At first glance it seems to be just a modern take on Johannes Vermeer’s masterpiece “Girl with a Pearl Earring.” But look more closely and things get a little strange.
Firstly, there are two glowing earrings in the image hanging in the Mauritshuis museum in the Dutch city of The Hague. And aren’t those freckles on her face actually… a slightly inhuman shade of red?
That’s because the work, one of several fan recreations replacing the 1665 original while it’s on loan for a huge Vermeer show at Amsterdam’s Rijksmuseum, was made using artificial intelligence (AI).
Its presence has sparked a fierce debate, with questions over whether it belongs in the hallowed halls of the Mauritshuis and whether it should be classed as art at all.
“It’s controversial, so people are for it or against it,” Mauritshuis press officer Boris de Munnick told AFP.
“The people who selected this, they liked it, they knew that it was AI, but we liked the creation. So we chose it, and we hung it.”
Berlin-based digital creator Julian van Dieken submitted the image after the Mauritshuis asked people to send in their versions of the famous painting for an installation called “My Girl with a Pearl.”
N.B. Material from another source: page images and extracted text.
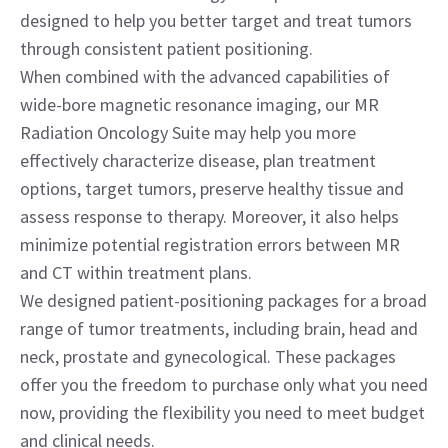
designed to help you better target and treat tumors
through consistent patient positioning.
When combined with the advanced capabilities of
wide-bore magnetic resonance imaging, our MR
Radiation Oncology Suite may help you more
effectively characterize disease, plan treatment
options, target tumors, preserve healthy tissue and
assess response to therapy. Moreover, it also helps
minimize potential registration errors between MR
and CT within treatment plans.
We designed patient-positioning packages for a broad
range of tumor treatments, including brain, head and
neck, prostate and gynecological. These packages
offer you the freedom to purchase only what you need
now, providing the flexibility you need to meet budget
and clinical needs.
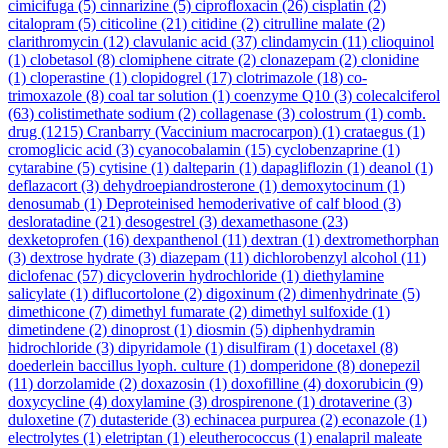
cimicifuga
(5)
cinnarizine
(5)
ciprofloxacin
(26)
cisplatin
(2)
citalopram
(5)
citicoline
(21)
citidine
(2)
citrulline malate
(2)
clarithromycin
(12)
clavulanic acid
(37)
clindamycin
(11)
clioquinol
(1)
clobetasol
(8)
clomiphene citrate
(2)
clonazepam
(2)
clonidine
(1)
cloperastine
(1)
clopidogrel
(17)
clotrimazole
(18)
co-
trimoxazole
(8)
coal tar solution
(1)
coenzyme Q10
(3)
colecalciferol
(63)
colistimethate sodium
(2)
collagenase
(3)
colostrum
(1)
comb.
drug
(1215)
Cranbarry (Vaccinium macrocarpon)
(1)
crataegus
(1)
cromoglicic acid
(3)
cyanocobalamin
(15)
cyclobenzaprine
(1)
cytarabine
(5)
cytisine
(1)
dalteparin
(1)
dapagliflozin
(1)
deanol
(1)
deflazacort
(3)
dehydroepiandrosterone
(1)
demoxytocinum
(1)
denosumab
(1)
Deproteinised hemoderivative of calf blood
(3)
desloratadine
(21)
desogestrel
(3)
dexamethasone
(23)
dexketoprofen
(16)
dexpanthenol
(11)
dextran
(1)
dextromethorphan
(3)
dextrose hydrate
(3)
diazepam
(11)
dichlorobenzyl alcohol
(11)
diclofenac
(57)
dicycloverin hydrochloride
(1)
diethylamine
salicylate
(1)
diflucortolone
(2)
digoxinum
(2)
dimenhydrinate
(5)
dimethicone
(7)
dimethyl fumarate
(2)
dimethyl sulfoxide
(1)
dimetindene
(2)
dinoprost
(1)
diosmin
(5)
diphenhydramin
hidrochloride
(3)
dipyridamole
(1)
disulfiram
(1)
docetaxel
(8)
doederlein baccillus lyoph. culture
(1)
domperidone
(8)
donepezil
(11)
dorzolamide
(2)
doxazosin
(1)
doxofilline
(4)
doxorubicin
(9)
doxycycline
(4)
doxylamine
(3)
drospirenone
(1)
drotaverine
(3)
duloxetine
(7)
dutasteride
(3)
echinacea purpurea
(2)
econazole
(1)
electrolytes
(1)
eletriptan
(1)
eleutherococcus
(1)
enalapril maleate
Van Dieken said he had used the AI tool Midjourney, which can generate complex pictures on the basis of a prompt, using millions of images from the internet, and Photoshop.
The Mauritshuis then chose it as one of five images out of 3,482 submitted by fans that would be printed and physically hung in the room where “Girl with a Pearl Earring” is normally housed.
“It’s surreal to see it in a museum,” van Dieken wrote on Instagram.
The budding artists ranged in age from three to 94, depicting the “Girl” in diverse styles ranging from a puppet to a dinosaur and a piece of fruit.
But the decision to choose an AI-generated image sparked a backlash.
Dutch artist Iris Compiet said on the Instagram feed for the Mauritshuis exhibition that it was a “shame and an incredible insult”, and dozens of others piled in.
“It’s an insult to the legacy of Vermeer and also to any working artist. Coming from a museum, it’s a real slap in the face,” Compiet told AFP.
She said AI tools breach the copyright of other artists by using their works as the base for artificially generated images, as well as scraping the data of internet users in general.
The image itself she described as “almost Frankensteinish.”
Artist Eva Toorenent, of the European Guild for Artificial Intelligence Regulation, criticised what she called the “unethical technology”.
“Without the work of human artists, this program could not generate works at all,” she was quoted as saying by the Dutch newspaper De Volkskrant.
“It’s such a difficult question – what is art, and what is not art?” said the Mauritshuis’s de Munnick.
But he insisted that the museum, whose collection boasts three Vermeers and nearly a dozen Rembrandts, had not deliberately set out to make an artistic statement on AI.
“Our opinion is, we think it’s a nice picture, we think it’s a creative process,” he said. “We’re not the museum to discuss if AI belongs in an art museum.”
He admitted though that “up close, you see that the freckles are a little spooky.”
Visitors to the Mauritshuis were equally divided, he added.
“Younger people tend to say, it’s artificial intelligence, what’s new. Elderly people sometimes say we like the more traditional paintings.”
The Mauritshuis was looking forward to the return of the real “Girl” in April, he added. The painting’s fame has increased in recent years due to a 1999 novel by US author Tracy Chevalier and an ensuing Hollywood film.
“Well, she is beautiful in the [Rijksmuseum] exhibition… But we will be very happy when she is at home.”